Há também relatos de migração de recursos de outros emergentes, inclusive a China, para o Brasil. Dados da B3 mostram que os investidores estrangeiros ingressaram com R$ 2,592 bilhões na bolsa na véspera, o que leva os aportes em maio a R$ 20,972 bilhões. No acumulado do ano, a entrada de capital externo soma R$ 83,593 bilhões.
"Os ativos no Brasil, em especial o câmbio e bolsa, continuam a se favorecer de um cenário de preço de commodities mais elevados e fuga de capitais dos emergentes do Leste Europeu, assim como do rebalanceamento das carteiras saindo de 'growth' para 'cíclicos'", afirma, em nota, o CIO da TAG Investimentos, Dan Kawa. "O Brasil está recebendo mais investimentos com essa quebra de negócios de países desenvolvidos com a Rússia. E com a Selic elevada, o investidor estrangeiro também busca ganhos reais com a renda fixa brasileira", diz Davi Lelis, sócio e especialista da Valor Investimentos.
Monitoramento diário de alta frequência do Instituto Internacional de Finanças (IIF) mostra que desde a invasão da Ucrânia, há um mês, a China tem registrado um nível "sem precedentes" de fuga de capitais, enquanto outros emergentes apresentam fluxo positivo. Em relatório, a instituição afirma que ainda é cedo para concluir se a guerra é responsável por esse movimento, mas que a dimensão das saídas é grande o suficiente para pelo menos levantar a possibilidade de que o conflito esteja levando investidores a encararem o mercado chinês "sob um novo olhar".
Reunidos em Bruxelas, líderes do G7 e da União Europeia anunciaram nesta quinta-feira iniciativa para coordenar ações conjuntas de sanções à Rússia. Comunicado do G7 divulgou à tarde acusou os russos de crimes de guerra na Ucrânia. Houve também ao alerta de que o grupo ficará atento à ajuda de outros países a Moscou. Em entrevista coletiva apões reuniões com líderes aliados, o presidente dos EUA, Joe Biden, defendeu a expulsão da Rússia do Grupo dos 20 (G20).
Em relatório, o banco Credit Suisse afirma que, a despeito do rali recente, o real ainda está subvalorizado e pode continuar a se apreciar. "O real apresentou a maior apreciação em relação ao dólar neste ano em um conjunto de 33 moedas.
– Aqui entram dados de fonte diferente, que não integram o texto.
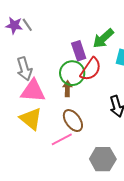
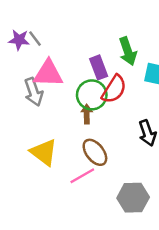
green arrow: (103, 38) -> (128, 51), turned -65
pink triangle: (33, 91) -> (48, 74), moved

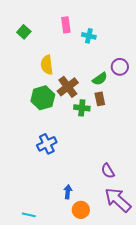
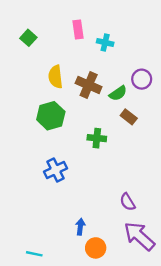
brown cross: (68, 87) -> (89, 85), moved, turned -30
brown rectangle: (100, 99) -> (129, 117), moved, turned -40
green cross: (82, 108) -> (97, 138), moved

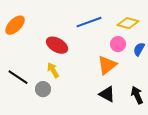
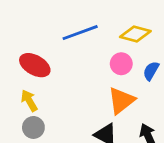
orange triangle: (107, 65) -> (121, 101), moved
gray circle: (43, 89) -> (33, 127), moved

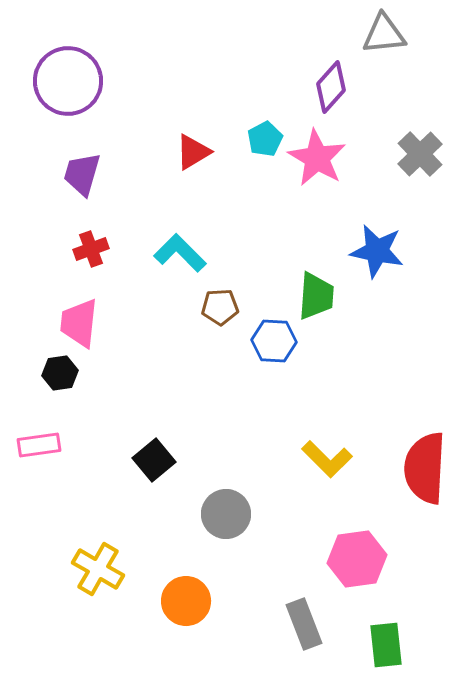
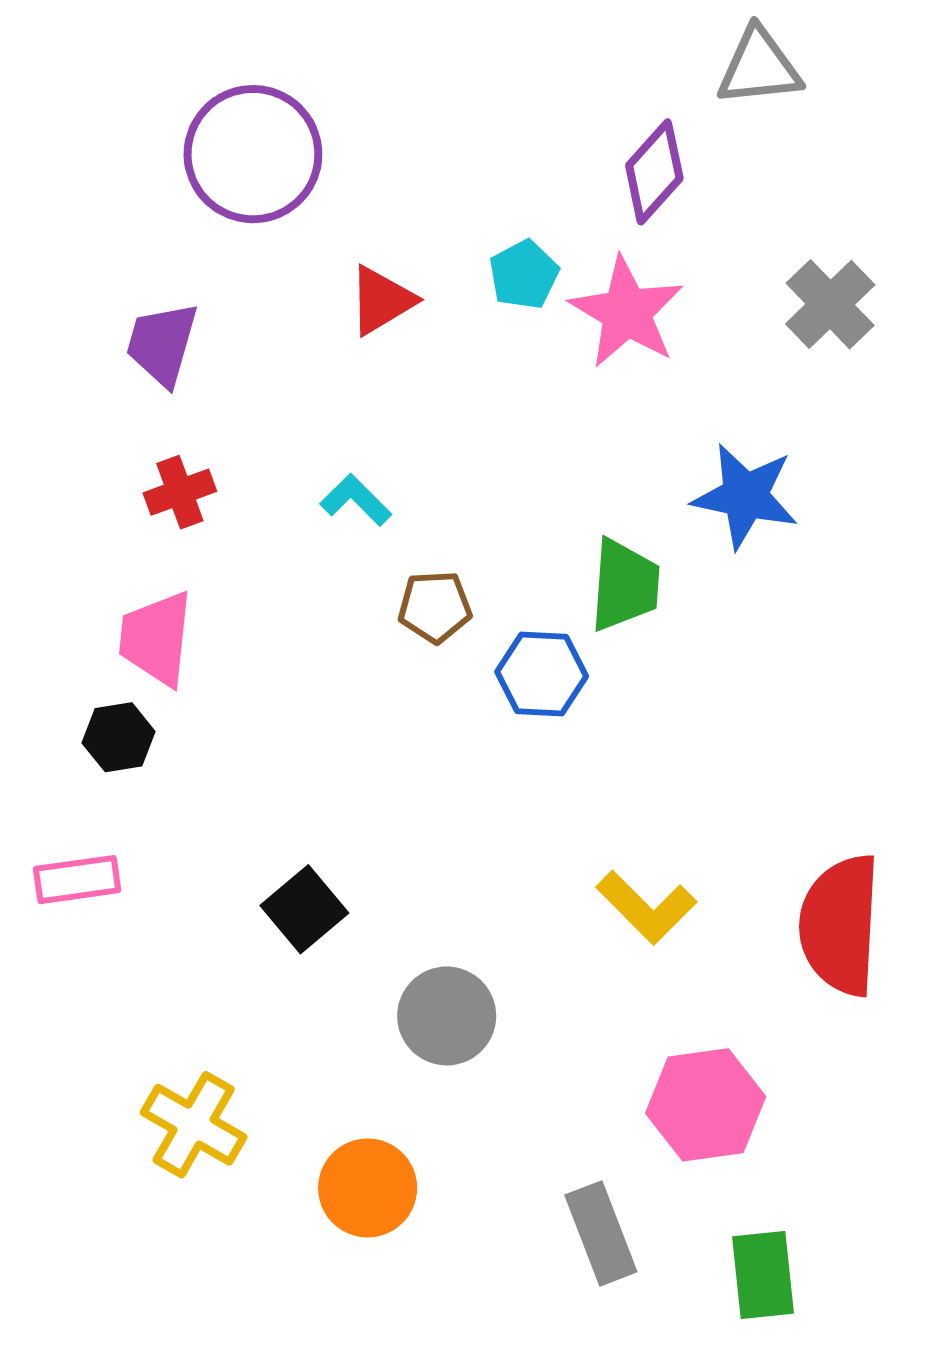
purple circle: (68, 81) -> (253, 154), moved
cyan L-shape: (180, 253) -> (356, 500), size x0.7

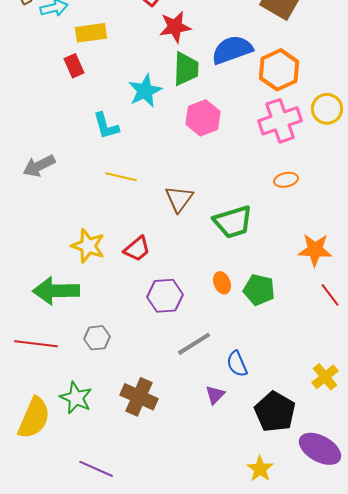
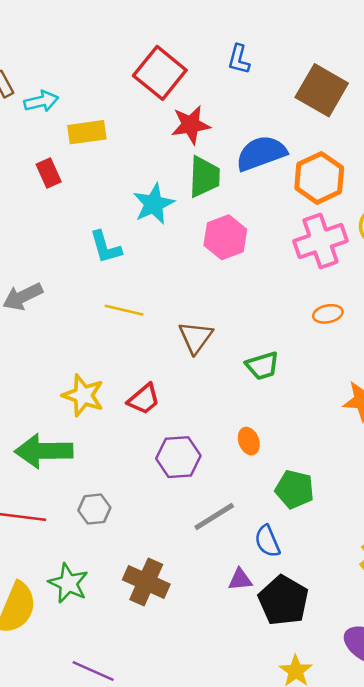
red rectangle: (74, 66) -> (49, 173), moved
green trapezoid: (233, 222) -> (262, 366), size x0.7
green pentagon: (259, 290) -> (295, 489), moved
purple triangle: (215, 395) -> (240, 579), turned 40
black pentagon: (275, 412) -> (283, 601), moved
Esse desempenho, contudo, é apenas uma reversão da forte depreciação corrida nos últimos anos", afirma a economista-chefe do Credit Suisse, Solange Srour. "Alguns dos nossos modelos, baseado em diferencial de juros, de inflação, prêmio de risco e termos de troca, suportam a avaliação de que a moeda ainda tem espaço para se apreciar".
A mediana das projeções dos modelos do banco aponta para uma taxa de câmbio de R$ 4,50, com uma banda entre R$ 4,10 e R$ 4,80 Entre pontos favoráveis ao real, o Credit Suisse ressalta o fato de o diferencial entre as taxas de juros reais brasileira e americana estar perto de seu pico. Outro ponto relevante é a melhoria dos termos de troca, em razão dos preços elevados das commodities, que representam 70% das exportações brasileiras.